Stored records
+-------+

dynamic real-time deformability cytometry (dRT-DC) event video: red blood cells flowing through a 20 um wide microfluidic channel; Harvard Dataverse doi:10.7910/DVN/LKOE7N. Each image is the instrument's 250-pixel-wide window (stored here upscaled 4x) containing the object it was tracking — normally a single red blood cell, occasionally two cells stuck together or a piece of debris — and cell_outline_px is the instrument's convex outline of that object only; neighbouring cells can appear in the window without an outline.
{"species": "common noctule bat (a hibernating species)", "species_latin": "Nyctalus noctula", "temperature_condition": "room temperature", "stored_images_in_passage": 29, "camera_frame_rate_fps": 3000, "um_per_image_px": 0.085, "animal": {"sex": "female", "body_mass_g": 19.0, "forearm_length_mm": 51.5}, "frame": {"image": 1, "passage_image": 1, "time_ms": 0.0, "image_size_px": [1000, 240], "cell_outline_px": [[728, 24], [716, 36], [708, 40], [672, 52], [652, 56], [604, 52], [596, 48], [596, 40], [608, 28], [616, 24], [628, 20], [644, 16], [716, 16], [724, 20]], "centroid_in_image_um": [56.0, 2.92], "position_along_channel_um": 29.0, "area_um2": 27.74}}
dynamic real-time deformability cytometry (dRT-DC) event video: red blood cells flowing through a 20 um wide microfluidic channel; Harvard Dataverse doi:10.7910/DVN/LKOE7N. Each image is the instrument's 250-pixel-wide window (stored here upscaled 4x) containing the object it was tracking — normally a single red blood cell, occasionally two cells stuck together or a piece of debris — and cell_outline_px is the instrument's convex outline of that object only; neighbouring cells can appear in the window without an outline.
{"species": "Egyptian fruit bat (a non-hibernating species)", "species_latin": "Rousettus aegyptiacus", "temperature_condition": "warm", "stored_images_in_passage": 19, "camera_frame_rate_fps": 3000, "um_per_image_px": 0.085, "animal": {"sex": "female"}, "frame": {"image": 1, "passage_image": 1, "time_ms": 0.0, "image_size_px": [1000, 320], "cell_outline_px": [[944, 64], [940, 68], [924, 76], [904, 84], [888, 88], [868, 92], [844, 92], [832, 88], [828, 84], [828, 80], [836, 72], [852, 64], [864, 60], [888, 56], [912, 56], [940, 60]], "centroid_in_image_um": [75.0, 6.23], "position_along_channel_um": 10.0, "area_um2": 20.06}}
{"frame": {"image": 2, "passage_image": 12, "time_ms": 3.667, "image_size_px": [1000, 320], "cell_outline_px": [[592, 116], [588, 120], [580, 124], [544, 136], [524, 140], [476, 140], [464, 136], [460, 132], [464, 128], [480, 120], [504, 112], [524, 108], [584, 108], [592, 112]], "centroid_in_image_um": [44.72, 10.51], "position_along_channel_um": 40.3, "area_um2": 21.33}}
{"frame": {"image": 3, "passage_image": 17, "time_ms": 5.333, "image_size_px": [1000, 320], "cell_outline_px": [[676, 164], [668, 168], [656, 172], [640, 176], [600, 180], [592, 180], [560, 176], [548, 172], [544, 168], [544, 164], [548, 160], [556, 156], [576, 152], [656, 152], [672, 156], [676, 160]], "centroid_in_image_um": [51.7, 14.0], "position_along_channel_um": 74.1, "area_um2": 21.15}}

+-------+

Written instruction:
Copy out all of the lines above exactly.

Answer to this task:
dynamic real-time deformability cytometry (dRT-DC) event video: red blood cells flowing through a 20 um wide microfluidic channel; Harvard Dataverse doi:10.7910/DVN/LKOE7N. Each image is the instrument's 250-pixel-wide window (stored here upscaled 4x) containing the object it was tracking — normally a single red blood cell, occasionally two cells stuck together or a piece of debris — and cell_outline_px is the instrument's convex outline of that object only; neighbouring cells can appear in the window without an outline.
{"species": "common noctule bat (a hibernating species)", "species_latin": "Nyctalus noctula", "temperature_condition": "room temperature", "stored_images_in_passage": 29, "camera_frame_rate_fps": 3000, "um_per_image_px": 0.085, "animal": {"sex": "female", "body_mass_g": 19.0, "forearm_length_mm": 51.5}, "frame": {"image": 1, "passage_image": 1, "time_ms": 0.0, "image_size_px": [1000, 240], "cell_outline_px": [[728, 24], [716, 36], [708, 40], [672, 52], [652, 56], [604, 52], [596, 48], [596, 40], [608, 28], [616, 24], [628, 20], [644, 16], [716, 16], [724, 20]], "centroid_in_image_um": [56.0, 2.92], "position_along_channel_um": 29.0, "area_um2": 27.74}}
dynamic real-time deformability cytometry (dRT-DC) event video: red blood cells flowing through a 20 um wide microfluidic channel; Harvard Dataverse doi:10.7910/DVN/LKOE7N. Each image is the instrument's 250-pixel-wide window (stored here upscaled 4x) containing the object it was tracking — normally a single red blood cell, occasionally two cells stuck together or a piece of debris — and cell_outline_px is the instrument's convex outline of that object only; neighbouring cells can appear in the window without an outline.
{"species": "Egyptian fruit bat (a non-hibernating species)", "species_latin": "Rousettus aegyptiacus", "temperature_condition": "warm", "stored_images_in_passage": 19, "camera_frame_rate_fps": 3000, "um_per_image_px": 0.085, "animal": {"sex": "female"}, "frame": {"image": 1, "passage_image": 1, "time_ms": 0.0, "image_size_px": [1000, 320], "cell_outline_px": [[944, 64], [940, 68], [924, 76], [904, 84], [888, 88], [868, 92], [844, 92], [832, 88], [828, 84], [828, 80], [836, 72], [852, 64], [864, 60], [888, 56], [912, 56], [940, 60]], "centroid_in_image_um": [75.0, 6.23], "position_along_channel_um": 10.0, "area_um2": 20.06}}
{"frame": {"image": 2, "passage_image": 12, "time_ms": 3.667, "image_size_px": [1000, 320], "cell_outline_px": [[592, 116], [588, 120], [580, 124], [544, 136], [524, 140], [476, 140], [464, 136], [460, 132], [464, 128], [480, 120], [504, 112], [524, 108], [584, 108], [592, 112]], "centroid_in_image_um": [44.72, 10.51], "position_along_channel_um": 40.3, "area_um2": 21.33}}
{"frame": {"image": 3, "passage_image": 17, "time_ms": 5.333, "image_size_px": [1000, 320], "cell_outline_px": [[676, 164], [668, 168], [656, 172], [640, 176], [600, 180], [592, 180], [560, 176], [548, 172], [544, 168], [544, 164], [548, 160], [556, 156], [576, 152], [656, 152], [672, 156], [676, 160]], "centroid_in_image_um": [51.7, 14.0], "position_along_channel_um": 74.1, "area_um2": 21.15}}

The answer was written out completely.